Consigne 1 ::
Pour chacune des affirmations suivantes, indiquez si elle concorde avec la critique de L'Habitant de l'Infini, puis citez mot pour mot le passage qui tranche : (a) le texte rapproche le choc graphique de l'œuvre de celui de Dorohedoro ; (b) selon le texte, l'adonis avait une belle gueule ; (c) le texte décrit les traits du dessin comme lourds et appuyés.
Consigne 2 ::
Écrivez la suite de la critique de L'Habitant de l'Infini, en reprenant juste après sa dernière phrase.

Mais les histoires d'amour, des plus pures aux plus torrides, s'achèvent par les larmes ou le ronron routinier. On a toujours des palpitations à se les remémorer, mais ces doux souvenirs précèdent les regrets et l'amertume de savoir qu'une si belle idylle se soit prolongée jusqu'à ce que la passion ne vire à l'agacement. Samura, comment as-tu pu ?


Abordons l'Infini par le début, ça vaudra mieux. Ses apparats, la première impression, le premier regard. L'adonis n'avait pas une belle gueule pourtant. Atypique et c'était peu dire. Il y avait là pourtant de quoi séduire et ravir. À l'esthétisme pure comme panacée universelle privilégiée par le plus grand nombre, je préférais l'anomal et la déviance qui se dégageaient ici de ses traits. Le charme n'est pas une affaire de canons de beauté même si le bougre était magnifique ; depuis Dorohedoro, les claques graphiques de cette envergure avaient cruellement manqué et firent ici battre mon petit cœur de pierre pourtant difficile à mouvoir et plus encore à émouvoir.
Le dessin est ici tout simplement hors-norme. De dire de l'Habitant de l'Infini qu'il est comparable à la norme même pour en établir le contraste constitue en soi une offense adressée à une des œuvres des plus exceptionnelles qui soient, autant par fond que la forme. Et quelles formes enjôleuses, on en saliverait presque à condition d'avoir du goût pour ce qu'il y a de meilleur.
Les traits légers, même feints et effacés, presque pareils à des croquis inachevés néanmoins élaborés, suggèrent une sensation de décalage au lecteur. On est ébranlé avant même de recevoir les premiers coups. Une sauvagerie s'orchestre ici sous des traits acerbes et vifs bien qu'évasifs et quelque part allégés. Qu'un crayonné ait pu aboutir à un rendu aussi brutal et léger dépasse mon entendement ; je n'aurais jamais pu seulement conscientiser un contraste de cet ordre là Hiroaki Samura le dévoilait, impudique, de la pointe de son bête crayon.
Sur le strict plan graphique, l'Habitant de l'Infini est un boléro qui se danse dans les rouages d'une broyeuse ; la subtile et improbable alliance de la grâce et de la barbarie. Tout y est à la fois si contre-nature et délectable.

Données sources ::
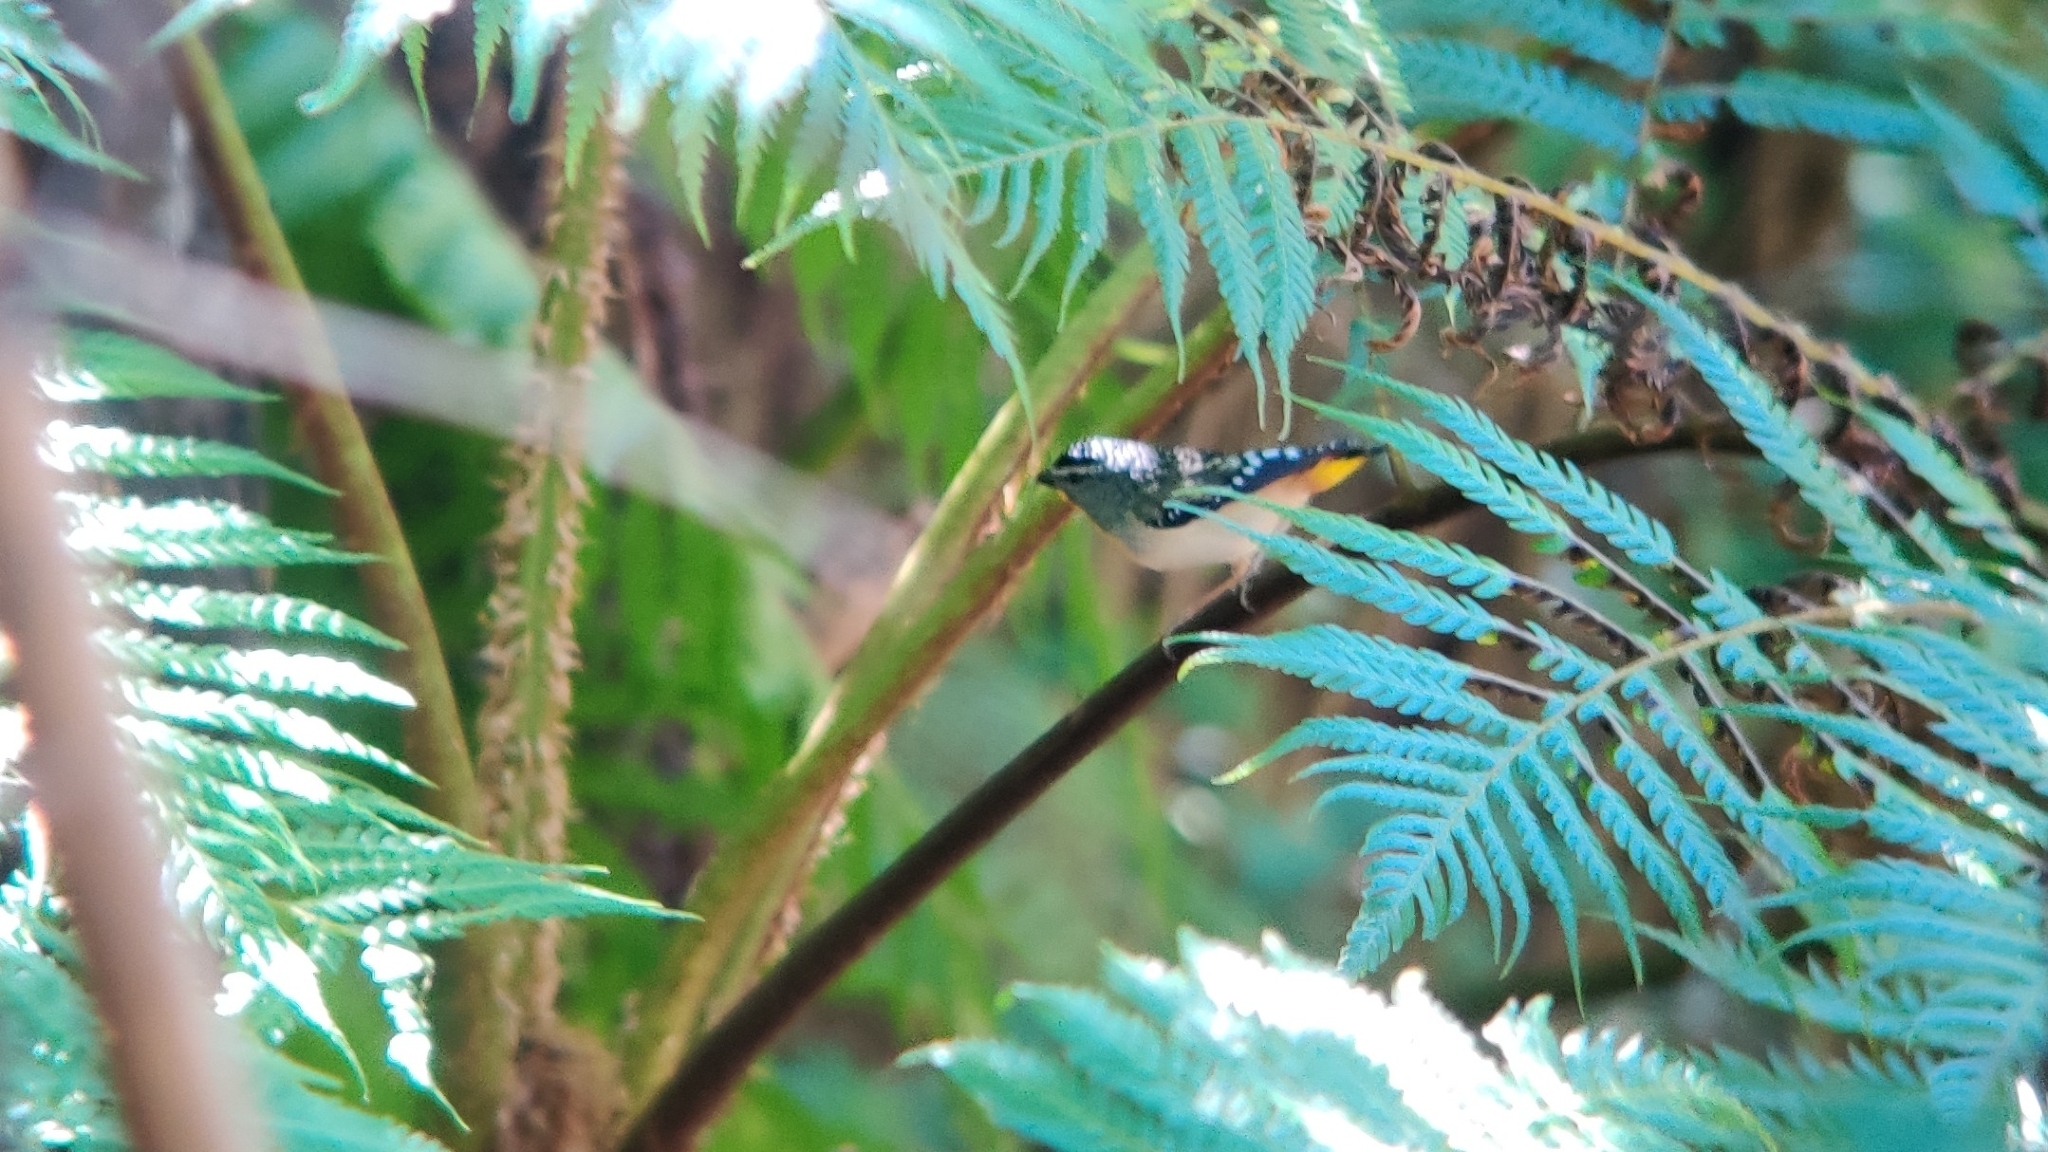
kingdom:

Réponse 1 ::
(a) Oui : « depuis Dorohedoro, les claques graphiques de cette envergure avaient cruellement manqué »
(b) Non : « L'adonis n'avait pas une belle gueule pourtant. »
(c) Non : « Les traits légers, même feints et effacés, presque pareils à des croquis inachevés néanmoins élaborés »

Réponse 2 ::
Et cela, Samura l'aura dessiné avec sa bite et son couteau, ou plutôt son crayon. Quand ses confrères - en réalité ses subalternes pour la plupart sur le plan de la technique et de l'écriture - usent et abusent de l'encre et des trames graphiques, lui n'aura parcouru ses planches que du bout d'un crayon de papier et de rien d'autre. Comme quoi, il y a ceux qui négligent outrageusement les fondamentaux et ceux qui les magnifient.


Toutefois, en dépit de ses attributs séduisants, le premier contact aura manqué de saloper la première impression ; celle qui importe pourtant le plus. C'est un défaut courant chez les mangakas qui se lancent pour la première fois dans une publication de long terme : l'entrée en matière est souvent abominablement mal restituée. La narration initiale y est chaotique. Les personnages ainsi que leurs objectifs sont sans doute clairs dans la tête d'un auteur qui s'imagine qu'ils le seront tout autant pour des lecteurs qui, eux, abordent pourtant l'œuvre d'un point de vue foncièrement étranger. Le premier chapitre n'est compréhensible que dans ses pré-supposés les plus élémentaires au milieu d'un rendu bordélique et saccadé sur le plan narratif. Ça se corrige aussitôt le second chapitre publié, mais ça marque ; et pas comme on aime.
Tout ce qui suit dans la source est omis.